(EXERCISE):
Pictures appear in the records below; write out everything else exactly.

(ROWS):
════════════════

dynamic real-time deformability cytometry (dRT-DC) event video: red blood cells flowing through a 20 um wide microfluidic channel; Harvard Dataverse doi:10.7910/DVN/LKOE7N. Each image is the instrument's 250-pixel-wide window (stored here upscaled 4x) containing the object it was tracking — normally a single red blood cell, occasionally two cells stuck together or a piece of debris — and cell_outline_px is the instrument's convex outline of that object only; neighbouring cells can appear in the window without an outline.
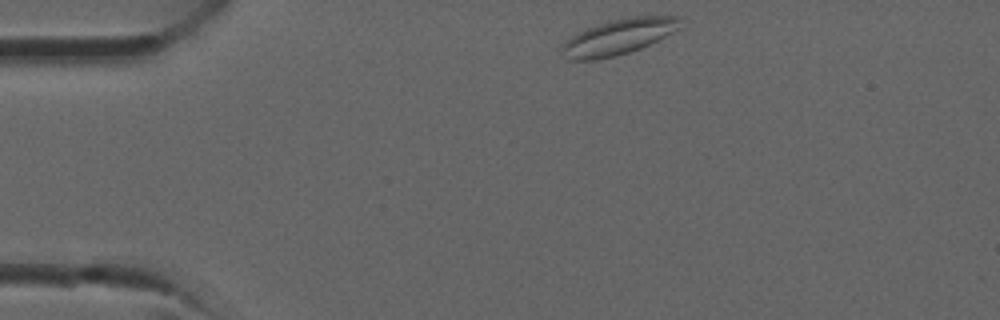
{"species": "common noctule bat (a hibernating species)", "species_latin": "Nyctalus noctula", "temperature_condition": "room temperature", "stored_images_in_passage": 31, "camera_frame_rate_fps": 3000, "um_per_image_px": 0.085, "animal": {"sex": "male", "forearm_length_mm": 52.5}, "frame": {"image": 1, "passage_image": 1, "time_ms": 0.0, "image_size_px": [1000, 320], "cell_outline_px": [[684, 28], [640, 48], [616, 56], [592, 60], [568, 60], [560, 56], [564, 40], [588, 28], [608, 20], [628, 16], [684, 16]], "centroid_in_image_um": [52.64, 3.11], "position_along_channel_um": 32.4, "area_um2": 25.09}}
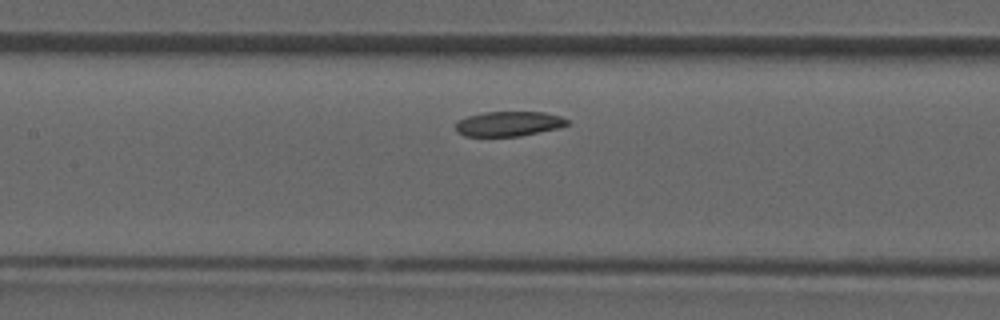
{"frame": {"image": 2, "passage_image": 11, "time_ms": 3.333, "image_size_px": [1000, 320], "cell_outline_px": [[568, 124], [560, 128], [520, 136], [464, 136], [456, 132], [456, 124], [460, 120], [468, 116], [484, 112], [544, 112], [560, 116], [568, 120]], "centroid_in_image_um": [43.25, 10.52], "position_along_channel_um": 164.1, "area_um2": 16.13}}
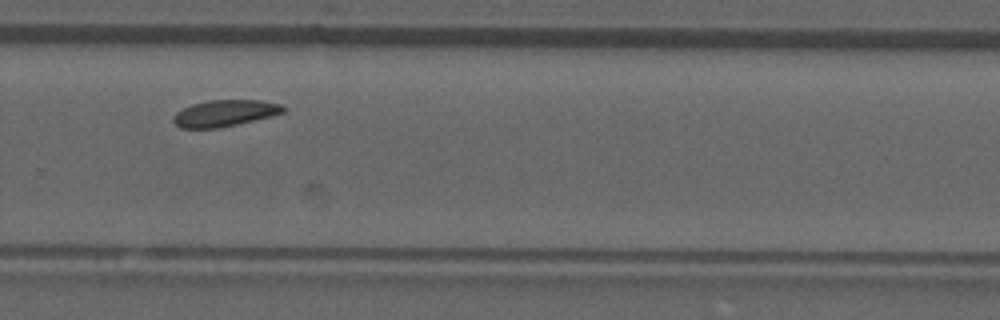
{"frame": {"image": 3, "passage_image": 19, "time_ms": 6.0, "image_size_px": [1000, 320], "cell_outline_px": [[284, 112], [272, 116], [220, 128], [180, 128], [172, 120], [172, 116], [176, 112], [192, 104], [208, 100], [260, 100], [284, 104]], "centroid_in_image_um": [19.11, 9.62], "position_along_channel_um": 310.7, "area_um2": 17.05}}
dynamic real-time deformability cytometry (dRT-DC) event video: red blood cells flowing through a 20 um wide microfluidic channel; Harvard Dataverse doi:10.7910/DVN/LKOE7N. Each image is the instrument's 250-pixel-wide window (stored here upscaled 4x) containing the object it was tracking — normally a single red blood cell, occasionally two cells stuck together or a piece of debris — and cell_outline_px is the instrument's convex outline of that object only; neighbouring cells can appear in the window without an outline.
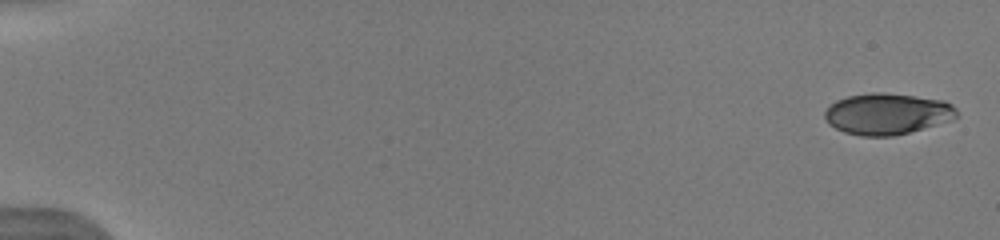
{"species": "human", "species_latin": "Homo sapiens", "temperature_condition": "warm", "stored_images_in_passage": 7, "camera_frame_rate_fps": 3000, "um_per_image_px": 0.085, "donor": {"sex": "male"}, "frame": {"image": 1, "passage_image": 1, "time_ms": 0.0, "image_size_px": [1000, 240], "cell_outline_px": [[956, 116], [952, 120], [908, 132], [892, 136], [860, 136], [844, 132], [828, 124], [824, 116], [824, 112], [836, 100], [848, 96], [872, 92], [884, 92], [944, 100], [952, 104], [956, 108]], "centroid_in_image_um": [75.4, 9.67], "position_along_channel_um": 9.6, "area_um2": 31.62}}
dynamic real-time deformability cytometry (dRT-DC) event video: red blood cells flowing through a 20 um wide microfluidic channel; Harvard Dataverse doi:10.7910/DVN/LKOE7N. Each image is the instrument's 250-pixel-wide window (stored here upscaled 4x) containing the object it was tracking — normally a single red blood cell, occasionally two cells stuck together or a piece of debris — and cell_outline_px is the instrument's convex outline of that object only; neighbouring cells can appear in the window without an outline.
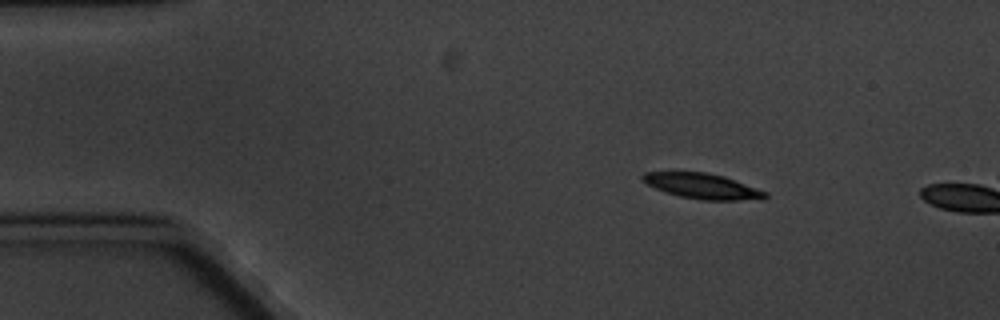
{"species": "common noctule bat (a hibernating species)", "species_latin": "Nyctalus noctula", "temperature_condition": "cold", "stored_images_in_passage": 7, "camera_frame_rate_fps": 3000, "um_per_image_px": 0.085, "animal": {"sex": "male", "body_mass_g": 20.1, "forearm_length_mm": 53.5}, "frame": {"image": 1, "passage_image": 1, "time_ms": 0.0, "image_size_px": [1000, 320], "cell_outline_px": [[768, 196], [736, 200], [704, 200], [680, 196], [656, 188], [648, 184], [640, 176], [644, 172], [704, 172], [724, 176], [768, 192]], "centroid_in_image_um": [59.68, 15.8], "position_along_channel_um": 25.3, "area_um2": 17.57}}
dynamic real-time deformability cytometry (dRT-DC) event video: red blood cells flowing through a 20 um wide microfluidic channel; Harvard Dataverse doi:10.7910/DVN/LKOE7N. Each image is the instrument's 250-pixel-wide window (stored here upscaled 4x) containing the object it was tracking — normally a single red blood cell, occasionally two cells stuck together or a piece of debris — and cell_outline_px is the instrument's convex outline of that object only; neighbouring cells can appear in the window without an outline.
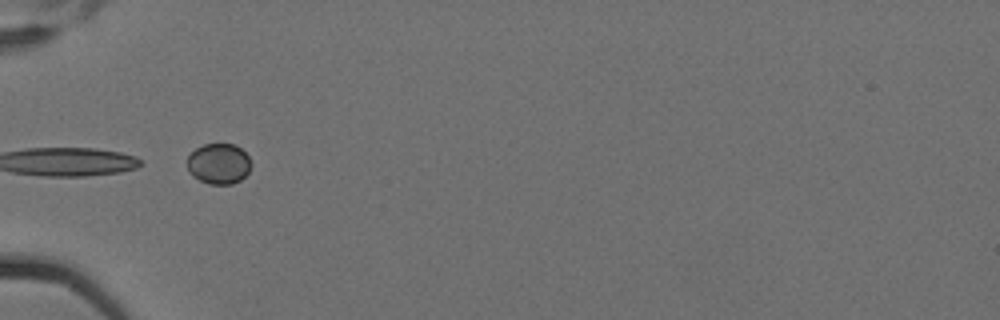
{"species": "Egyptian fruit bat (a non-hibernating species)", "species_latin": "Rousettus aegyptiacus", "temperature_condition": "cold", "stored_images_in_passage": 7, "camera_frame_rate_fps": 3000, "um_per_image_px": 0.085, "animal": {"sex": "female"}, "frame": {"image": 1, "passage_image": 6, "time_ms": 1.667, "image_size_px": [1000, 320], "cell_outline_px": [[252, 164], [248, 172], [240, 180], [232, 184], [208, 184], [192, 176], [188, 172], [188, 156], [196, 148], [204, 144], [236, 144], [248, 156]], "centroid_in_image_um": [18.59, 13.92], "position_along_channel_um": 66.4, "area_um2": 15.14}}
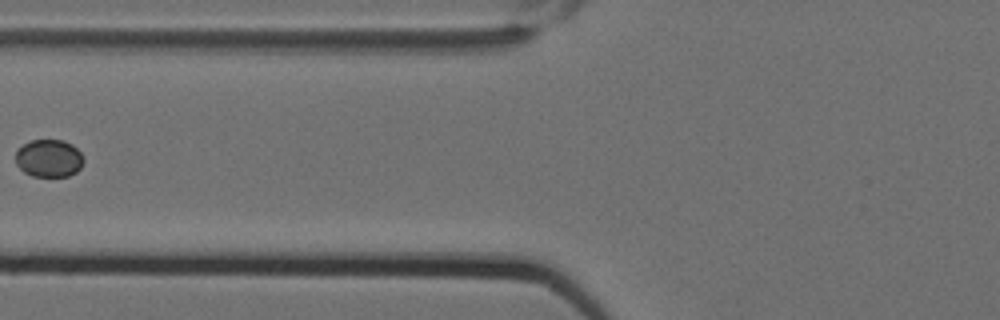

════════════════

(RESULT OF THE EXERCISE):
dynamic real-time deformability cytometry (dRT-DC) event video: red blood cells flowing through a 20 um wide microfluidic channel; Harvard Dataverse doi:10.7910/DVN/LKOE7N. Each image is the instrument's 250-pixel-wide window (stored here upscaled 4x) containing the object it was tracking — normally a single red blood cell, occasionally two cells stuck together or a piece of debris — and cell_outline_px is the instrument's convex outline of that object only; neighbouring cells can appear in the window without an outline.
{"species": "common noctule bat (a hibernating species)", "species_latin": "Nyctalus noctula", "temperature_condition": "room temperature", "stored_images_in_passage": 31, "camera_frame_rate_fps": 3000, "um_per_image_px": 0.085, "animal": {"sex": "male", "forearm_length_mm": 52.5}, "frame": {"image": 1, "passage_image": 1, "time_ms": 0.0, "image_size_px": [1000, 320], "cell_outline_px": [[684, 28], [640, 48], [616, 56], [592, 60], [568, 60], [560, 56], [564, 40], [588, 28], [608, 20], [628, 16], [684, 16]], "centroid_in_image_um": [52.64, 3.11], "position_along_channel_um": 32.4, "area_um2": 25.09}}
{"frame": {"image": 2, "passage_image": 11, "time_ms": 3.333, "image_size_px": [1000, 320], "cell_outline_px": [[568, 124], [560, 128], [520, 136], [464, 136], [456, 132], [456, 124], [460, 120], [468, 116], [484, 112], [544, 112], [560, 116], [568, 120]], "centroid_in_image_um": [43.25, 10.52], "position_along_channel_um": 164.1, "area_um2": 16.13}}
{"frame": {"image": 3, "passage_image": 19, "time_ms": 6.0, "image_size_px": [1000, 320], "cell_outline_px": [[284, 112], [272, 116], [220, 128], [180, 128], [172, 120], [172, 116], [176, 112], [192, 104], [208, 100], [260, 100], [284, 104]], "centroid_in_image_um": [19.11, 9.62], "position_along_channel_um": 310.7, "area_um2": 17.05}}
dynamic real-time deformability cytometry (dRT-DC) event video: red blood cells flowing through a 20 um wide microfluidic channel; Harvard Dataverse doi:10.7910/DVN/LKOE7N. Each image is the instrument's 250-pixel-wide window (stored here upscaled 4x) containing the object it was tracking — normally a single red blood cell, occasionally two cells stuck together or a piece of debris — and cell_outline_px is the instrument's convex outline of that object only; neighbouring cells can appear in the window without an outline.
{"species": "human", "species_latin": "Homo sapiens", "temperature_condition": "warm", "stored_images_in_passage": 7, "camera_frame_rate_fps": 3000, "um_per_image_px": 0.085, "donor": {"sex": "male"}, "frame": {"image": 1, "passage_image": 1, "time_ms": 0.0, "image_size_px": [1000, 240], "cell_outline_px": [[956, 116], [952, 120], [908, 132], [892, 136], [860, 136], [844, 132], [828, 124], [824, 116], [824, 112], [836, 100], [848, 96], [872, 92], [884, 92], [944, 100], [952, 104], [956, 108]], "centroid_in_image_um": [75.4, 9.67], "position_along_channel_um": 9.6, "area_um2": 31.62}}
dynamic real-time deformability cytometry (dRT-DC) event video: red blood cells flowing through a 20 um wide microfluidic channel; Harvard Dataverse doi:10.7910/DVN/LKOE7N. Each image is the instrument's 250-pixel-wide window (stored here upscaled 4x) containing the object it was tracking — normally a single red blood cell, occasionally two cells stuck together or a piece of debris — and cell_outline_px is the instrument's convex outline of that object only; neighbouring cells can appear in the window without an outline.
{"species": "common noctule bat (a hibernating species)", "species_latin": "Nyctalus noctula", "temperature_condition": "cold", "stored_images_in_passage": 7, "camera_frame_rate_fps": 3000, "um_per_image_px": 0.085, "animal": {"sex": "male", "body_mass_g": 20.1, "forearm_length_mm": 53.5}, "frame": {"image": 1, "passage_image": 1, "time_ms": 0.0, "image_size_px": [1000, 320], "cell_outline_px": [[768, 196], [736, 200], [704, 200], [680, 196], [656, 188], [648, 184], [640, 176], [644, 172], [704, 172], [724, 176], [768, 192]], "centroid_in_image_um": [59.68, 15.8], "position_along_channel_um": 25.3, "area_um2": 17.57}}
dynamic real-time deformability cytometry (dRT-DC) event video: red blood cells flowing through a 20 um wide microfluidic channel; Harvard Dataverse doi:10.7910/DVN/LKOE7N. Each image is the instrument's 250-pixel-wide window (stored here upscaled 4x) containing the object it was tracking — normally a single red blood cell, occasionally two cells stuck together or a piece of debris — and cell_outline_px is the instrument's convex outline of that object only; neighbouring cells can appear in the window without an outline.
{"species": "Egyptian fruit bat (a non-hibernating species)", "species_latin": "Rousettus aegyptiacus", "temperature_condition": "cold", "stored_images_in_passage": 7, "camera_frame_rate_fps": 3000, "um_per_image_px": 0.085, "animal": {"sex": "female"}, "frame": {"image": 1, "passage_image": 6, "time_ms": 1.667, "image_size_px": [1000, 320], "cell_outline_px": [[252, 164], [248, 172], [240, 180], [232, 184], [208, 184], [192, 176], [188, 172], [188, 156], [196, 148], [204, 144], [236, 144], [248, 156]], "centroid_in_image_um": [18.59, 13.92], "position_along_channel_um": 66.4, "area_um2": 15.14}}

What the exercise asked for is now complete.